David Duvenaud writes:
I’ve been following your recent discussions about how an AI could do statistics [see also here]. I was especially excited about your suggestion for new statistical methods using “a language-like approach to recursively creating new models from a specified list of distributions and transformations, and an automatic approach to checking model fit.”
Your discussion of these ideas was exciting to me and my colleagues because we recently did some work taking a step in this direction, automatically searching through a grammar over Gaussian process regression models.
Roger Grosse previously did the same thing, but over matrix decomposition models using held-out predictive likelihood to check model fit.
These are both examples of automatic Bayesian model-building by a search over more and more complex models, as you suggested. One nice thing is that both grammars include lots of standard models for free, and they seem to work pretty well, although the search is of course computationally expensive.
The ubiquitous Josh Tenenbaum adds:
Just to chime in one point here: these methods might seem “computationally expensive” as David says, perhaps compared to what people are used to when they build or fit only one or a small number of models. But when you consider the size and scope of the space of models that is searched, and the fact that all steps of model construction, evaluation and search are automatic, it doesn’t seem like such an expensive process. In my experience, working statisticians, machine learners, and data scientists rarely if ever explore such a space so systematically in large part because it seems impractically expensive to do so (in terms of both their own time and computation time, as well as perhaps other scarce resources). Of course the “AI” in our work is still quite primitive and naive, both in terms of good modeling methods as you have developed and taught, and in terms of human intelligence more generally. And the space of models we can consider automatically is still quite limited compared to what humans can do. There is a lot to improve on here. But in evaluating the limitations of these methods, and prospects for future work of this sort, I think other factors might loom larger than computational efficiency.
Here’s the abstract of their paper:
Despite its importance, choosing the structural form of the kernel in nonparametric regression remains a black art. We define a space of kernel structures which are built compositionally by adding and multiplying a small number of base kernels. We present a method for searching over this space of structures which mirrors the scientific discovery process. The learned structures can often decompose functions into interpretable components and enable long-range extrapolation on time-series datasets. Our structure search method outperforms many widely used kernels and kernel combination methods on a variety of prediction tasks.
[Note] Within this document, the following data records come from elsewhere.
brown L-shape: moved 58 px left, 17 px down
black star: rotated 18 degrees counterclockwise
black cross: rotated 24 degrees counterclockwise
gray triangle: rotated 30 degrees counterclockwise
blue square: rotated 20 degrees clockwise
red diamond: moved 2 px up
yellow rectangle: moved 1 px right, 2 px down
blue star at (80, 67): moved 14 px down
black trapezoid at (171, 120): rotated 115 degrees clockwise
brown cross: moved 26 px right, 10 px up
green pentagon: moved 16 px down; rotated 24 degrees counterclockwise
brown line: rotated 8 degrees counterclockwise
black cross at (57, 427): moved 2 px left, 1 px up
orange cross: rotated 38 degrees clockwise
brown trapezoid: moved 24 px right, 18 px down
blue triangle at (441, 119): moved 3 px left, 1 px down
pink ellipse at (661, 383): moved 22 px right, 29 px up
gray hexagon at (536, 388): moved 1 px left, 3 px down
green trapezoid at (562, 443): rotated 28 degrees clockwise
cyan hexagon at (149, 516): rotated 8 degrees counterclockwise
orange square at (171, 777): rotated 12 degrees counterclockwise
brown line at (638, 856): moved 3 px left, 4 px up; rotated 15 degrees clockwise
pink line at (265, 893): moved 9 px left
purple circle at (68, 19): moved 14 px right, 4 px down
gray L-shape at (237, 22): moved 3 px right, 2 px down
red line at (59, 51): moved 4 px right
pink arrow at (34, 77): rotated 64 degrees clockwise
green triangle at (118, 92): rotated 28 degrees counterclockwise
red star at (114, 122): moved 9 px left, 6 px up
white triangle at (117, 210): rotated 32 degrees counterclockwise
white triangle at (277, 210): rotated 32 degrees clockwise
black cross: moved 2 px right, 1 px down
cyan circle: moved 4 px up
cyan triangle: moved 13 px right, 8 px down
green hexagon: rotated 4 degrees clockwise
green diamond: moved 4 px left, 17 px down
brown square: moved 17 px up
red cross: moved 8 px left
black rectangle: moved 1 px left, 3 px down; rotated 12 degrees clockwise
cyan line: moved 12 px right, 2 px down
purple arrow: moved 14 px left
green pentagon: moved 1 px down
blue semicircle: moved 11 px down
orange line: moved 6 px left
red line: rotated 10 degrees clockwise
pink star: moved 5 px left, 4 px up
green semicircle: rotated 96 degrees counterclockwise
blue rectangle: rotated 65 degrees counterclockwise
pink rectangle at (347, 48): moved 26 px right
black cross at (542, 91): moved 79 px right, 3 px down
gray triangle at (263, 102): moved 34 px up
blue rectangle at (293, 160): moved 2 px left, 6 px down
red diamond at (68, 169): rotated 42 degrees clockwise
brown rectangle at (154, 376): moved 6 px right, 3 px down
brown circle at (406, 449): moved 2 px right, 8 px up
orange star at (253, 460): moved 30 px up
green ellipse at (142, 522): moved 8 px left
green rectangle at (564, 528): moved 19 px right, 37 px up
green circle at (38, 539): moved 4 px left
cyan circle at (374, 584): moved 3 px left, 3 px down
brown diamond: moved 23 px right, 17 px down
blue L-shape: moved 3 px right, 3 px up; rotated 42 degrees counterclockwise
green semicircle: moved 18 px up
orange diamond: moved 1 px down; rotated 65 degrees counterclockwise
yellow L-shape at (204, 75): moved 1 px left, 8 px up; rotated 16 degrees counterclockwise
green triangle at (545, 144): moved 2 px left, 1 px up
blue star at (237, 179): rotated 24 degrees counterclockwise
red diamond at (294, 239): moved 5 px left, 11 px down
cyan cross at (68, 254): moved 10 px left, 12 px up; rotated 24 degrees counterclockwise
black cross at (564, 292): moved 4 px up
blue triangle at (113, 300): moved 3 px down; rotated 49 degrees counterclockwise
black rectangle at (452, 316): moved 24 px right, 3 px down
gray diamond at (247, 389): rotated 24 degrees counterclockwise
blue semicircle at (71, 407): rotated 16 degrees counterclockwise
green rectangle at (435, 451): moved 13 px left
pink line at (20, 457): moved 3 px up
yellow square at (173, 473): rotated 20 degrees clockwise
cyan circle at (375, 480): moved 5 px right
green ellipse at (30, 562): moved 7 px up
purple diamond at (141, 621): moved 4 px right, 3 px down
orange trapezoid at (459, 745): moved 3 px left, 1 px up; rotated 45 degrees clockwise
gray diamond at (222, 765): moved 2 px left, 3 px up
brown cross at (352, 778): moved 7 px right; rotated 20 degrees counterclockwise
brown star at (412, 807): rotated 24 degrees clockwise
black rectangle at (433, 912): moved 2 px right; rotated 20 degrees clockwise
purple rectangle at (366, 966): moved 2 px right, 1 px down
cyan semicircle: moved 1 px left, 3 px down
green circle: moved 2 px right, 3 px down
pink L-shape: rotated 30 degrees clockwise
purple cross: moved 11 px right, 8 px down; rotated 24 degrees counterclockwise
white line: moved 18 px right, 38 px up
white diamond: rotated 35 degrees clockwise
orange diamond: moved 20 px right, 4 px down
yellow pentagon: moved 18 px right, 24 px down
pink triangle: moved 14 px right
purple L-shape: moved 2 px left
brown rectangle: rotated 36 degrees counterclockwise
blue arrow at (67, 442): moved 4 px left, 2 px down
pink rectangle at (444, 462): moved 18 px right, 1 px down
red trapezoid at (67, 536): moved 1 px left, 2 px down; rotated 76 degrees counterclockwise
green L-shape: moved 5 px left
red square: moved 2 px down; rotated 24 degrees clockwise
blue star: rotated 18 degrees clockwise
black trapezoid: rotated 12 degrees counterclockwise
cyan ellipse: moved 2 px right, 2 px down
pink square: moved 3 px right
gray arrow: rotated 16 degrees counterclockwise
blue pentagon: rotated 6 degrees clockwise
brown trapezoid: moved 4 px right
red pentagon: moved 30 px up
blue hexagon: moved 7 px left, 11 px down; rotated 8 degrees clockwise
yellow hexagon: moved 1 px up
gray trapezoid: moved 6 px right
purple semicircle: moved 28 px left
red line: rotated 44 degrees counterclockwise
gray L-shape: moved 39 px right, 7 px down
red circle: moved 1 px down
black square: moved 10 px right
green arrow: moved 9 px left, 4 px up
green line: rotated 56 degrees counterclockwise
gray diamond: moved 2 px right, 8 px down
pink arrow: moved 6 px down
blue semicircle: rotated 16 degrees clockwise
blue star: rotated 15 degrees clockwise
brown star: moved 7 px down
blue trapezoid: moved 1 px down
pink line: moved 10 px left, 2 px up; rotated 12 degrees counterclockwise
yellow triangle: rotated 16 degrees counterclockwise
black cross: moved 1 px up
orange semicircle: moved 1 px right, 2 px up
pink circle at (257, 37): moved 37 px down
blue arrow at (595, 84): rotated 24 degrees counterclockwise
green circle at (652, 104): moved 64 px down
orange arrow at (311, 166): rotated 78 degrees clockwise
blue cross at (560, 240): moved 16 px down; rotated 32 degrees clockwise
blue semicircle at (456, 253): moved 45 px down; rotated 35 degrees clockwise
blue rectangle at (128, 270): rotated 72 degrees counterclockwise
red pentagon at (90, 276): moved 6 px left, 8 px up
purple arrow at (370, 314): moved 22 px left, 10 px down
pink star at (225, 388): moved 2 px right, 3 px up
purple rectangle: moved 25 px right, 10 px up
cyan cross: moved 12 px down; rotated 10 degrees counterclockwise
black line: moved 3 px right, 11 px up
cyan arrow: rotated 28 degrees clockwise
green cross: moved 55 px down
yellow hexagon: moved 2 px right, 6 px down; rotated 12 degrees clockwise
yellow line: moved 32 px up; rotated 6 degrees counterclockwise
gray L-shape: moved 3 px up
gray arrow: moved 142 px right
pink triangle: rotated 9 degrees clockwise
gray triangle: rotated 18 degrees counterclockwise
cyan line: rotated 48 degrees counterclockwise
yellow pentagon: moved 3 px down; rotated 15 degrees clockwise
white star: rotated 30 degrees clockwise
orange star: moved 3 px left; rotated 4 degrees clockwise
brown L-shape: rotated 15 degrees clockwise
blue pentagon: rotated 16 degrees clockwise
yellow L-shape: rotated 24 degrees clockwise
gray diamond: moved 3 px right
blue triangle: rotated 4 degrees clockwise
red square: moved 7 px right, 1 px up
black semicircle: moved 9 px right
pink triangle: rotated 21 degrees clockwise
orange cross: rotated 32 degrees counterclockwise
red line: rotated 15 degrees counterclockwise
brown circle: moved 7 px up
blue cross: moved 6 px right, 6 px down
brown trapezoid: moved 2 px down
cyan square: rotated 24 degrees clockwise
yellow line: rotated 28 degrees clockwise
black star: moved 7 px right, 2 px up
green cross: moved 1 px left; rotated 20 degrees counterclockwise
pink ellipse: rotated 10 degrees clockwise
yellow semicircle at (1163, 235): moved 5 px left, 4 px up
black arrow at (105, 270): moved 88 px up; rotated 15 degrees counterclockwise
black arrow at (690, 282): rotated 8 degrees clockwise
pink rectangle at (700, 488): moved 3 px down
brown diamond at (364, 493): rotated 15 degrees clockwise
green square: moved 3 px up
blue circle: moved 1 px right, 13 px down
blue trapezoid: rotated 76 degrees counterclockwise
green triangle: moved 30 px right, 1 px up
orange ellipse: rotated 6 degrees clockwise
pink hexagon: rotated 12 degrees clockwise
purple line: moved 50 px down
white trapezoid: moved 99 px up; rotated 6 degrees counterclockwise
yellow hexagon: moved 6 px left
I can’t comment on the details, especially as this sort of predictive regression problem isn’t the thing I typically work on, but I like the general idea of constructing models through some sort of generative grammar. It seems to me a big step forward from the previous graphical-model paradigm in which the model is a static mixture of a bunch of conditional independence structures on a fixed set of variables. As I’ve written many times (for example, with Shalizi in our instant-classic paper, rejoinder here), I think discrete Bayesian model averaging is a poor model for science and a poor model for statistical inference. This open-ended approach smells right to me. It’s possible that all that horrible graphical model-averaging stuff was a necessary stage that statisticians and cognitive scientists had to go through on the way to models of generative grammar.
I feel so lucky to be around during this exciting era. Imagine being stuck with formalisms such as Wald’s and Savage’s hopeless attempts to shoehorn statistical reasoning into the formats of decision theory and game theory. Those guys were brilliant but they just didn’t have the tools to do the job. Not that I think today’s researchers have the last word, by any means, but it’s so satisfying to see forward motion in modeling, computing, and also conceptual frameworks.
P.S. Andrew Wilson writes:
Readers may be interested in our closely related work (with Ryan P. Adams), introducing covariance kernels which enable automatic pattern discovery and extrapolation with Gaussian processes. We discuss some of the initial motivations for machine learning, and AI inspired statistics. Our method is computationally simple (comparable to using standard smoothing kernels), and is grounded in modelling a spectral density with a Gaussian mixture. With enough components in the mixture, we can approximate any spectral density (and thus any stationary covariance kernel) with arbitrary accuracy. We show that the proposed method can automatically discover complex structure and extrapolate over long ranges. However, our approach to automatic structure discovery is fundamentally different from the discussed “grammar of kernels” approach and previous related kernel composition approaches.